2. Dosyada bulunan bilği ve belgelere, kararın dayandığı gerekçelere göre, arsa niteliğindeki dava konusu taşınmaza emsal karşılaştırması yapılarak değer biçilmesinde bir isabetsizlik görülmemiştir.

3. Tarafların iddia, savunma ve dayandıkları belgelere, uyuşmazlığın hukukî nitelendirilmesi ile uygulanması gereken hukuk kurallarına, dava şartlarına, yargılamaya hâkim olan ilkelere, ispat kurallarına ve temyiz olunan kararda belirtilen gerekçelere göre davalı Hazine vekilinin tüm, davacılar vekilinin aşağıdaki paragrafın kapsamı dışındaki temyiz itirazları yerinde görülmemiştir.

4. Karar tarihinde yürürlükte bulunan Avukatlık Asgari Ücret Tarifesi'nin 13 üncü maddesinin üçüncü fıkrasında yer alan "Maddi tazminat istemli davanın kısmen reddi durumunda, karşı taraf vekili yararına bu Tarifenin üçüncü kısmına göre hükmedilecek ücret, davacı vekili lehine belirlenen ücreti geçemez." hükmü gözetilmeden, davalı Hazine lehine reddedilen kısım üzerinden fazla vekâlet ücretine hükmedilmesi bozmayı gerektirir.

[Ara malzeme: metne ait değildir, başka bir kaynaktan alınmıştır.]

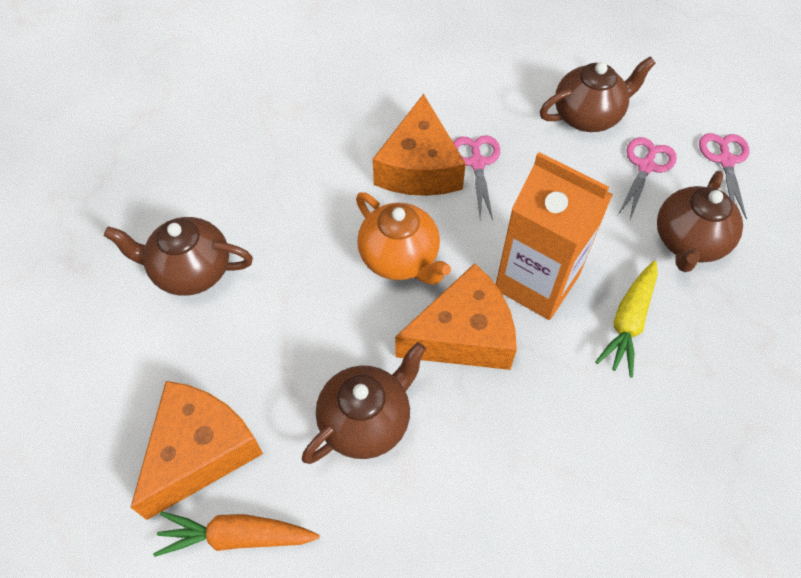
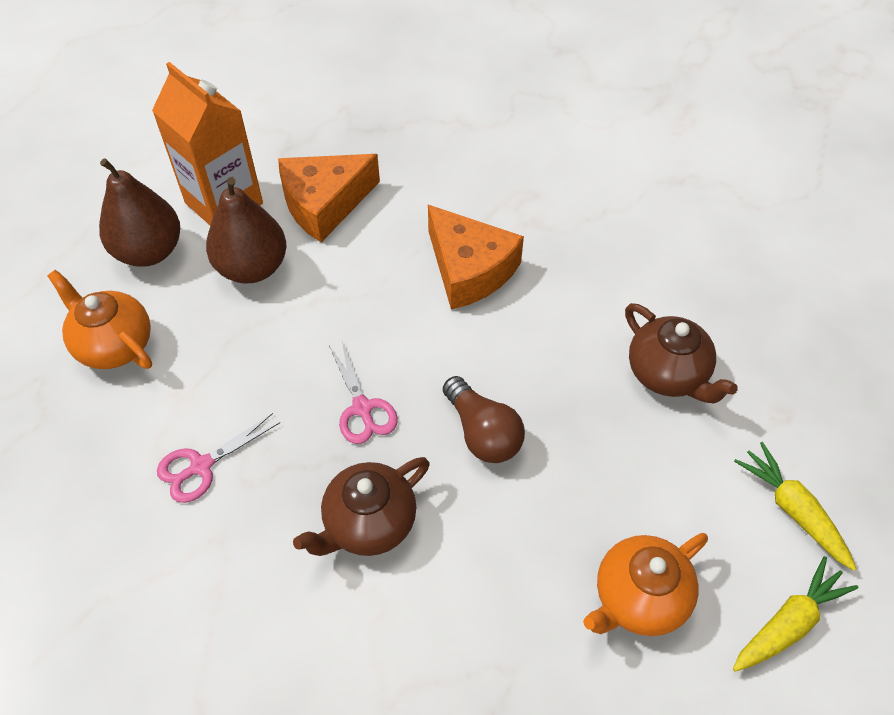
brown light bulb: none = 0 -> [443,376,525,463] = 1
brown pear: none = 0 -> [99,158,180,267] [206,177,287,284] = 2
brown teapot: [104,217,253,296] [302,342,426,464] [540,56,656,132] [657,171,743,272] = 4 -> [293,457,430,556] [625,303,738,404] = 2
orange carrot: [153,512,320,557] = 1 -> none = 0
orange cheese: [130,381,263,520] [373,94,466,196] [395,263,517,370] = 3 -> [278,154,380,243] [428,205,524,309] = 2
orange teapot: [356,192,451,285] = 1 -> [48,270,152,369] [583,533,708,636] = 2
pink scissors: [453,135,500,220] [618,137,677,220] [699,133,749,220] = 3 -> [157,413,280,503] [329,341,398,444] = 2
yellow carrot: [595,261,658,378] = 1 -> [733,556,858,672] [734,442,857,571] = 2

Ne var ki bu hatanın giderilmesi yeniden yargılama yapılmasını gerektirmediğinden Mahkeme kararının düzeltilerek onanması gerekir.

VI. KARAR

Açıklanan sebeplerle;

1. Davalı Hazine vekilinin tüm, davacılar vekilinin diğer temyiz itirazlarının reddine,

2. Davacılar vekilinin temyiz itirazlarının kısmen kabulü ile Mahkeme kararının hüküm fıkrasının; B-4 numaralı bendinden “82.981,95” sayısının çıkartılmasına, yerine “15.080” sayısı yazılmak suretiyle hükmün DÜZELTİLEREK ONANMASINA,

Davalı Hazine harçtan muaf olduğundan harç alınmasına yer olmadığına, davacılardan peşin alınan temyiz harcının istenildiğinde iadesine,

05.02.2024 tarihinde oy birliğiyle karar verildi.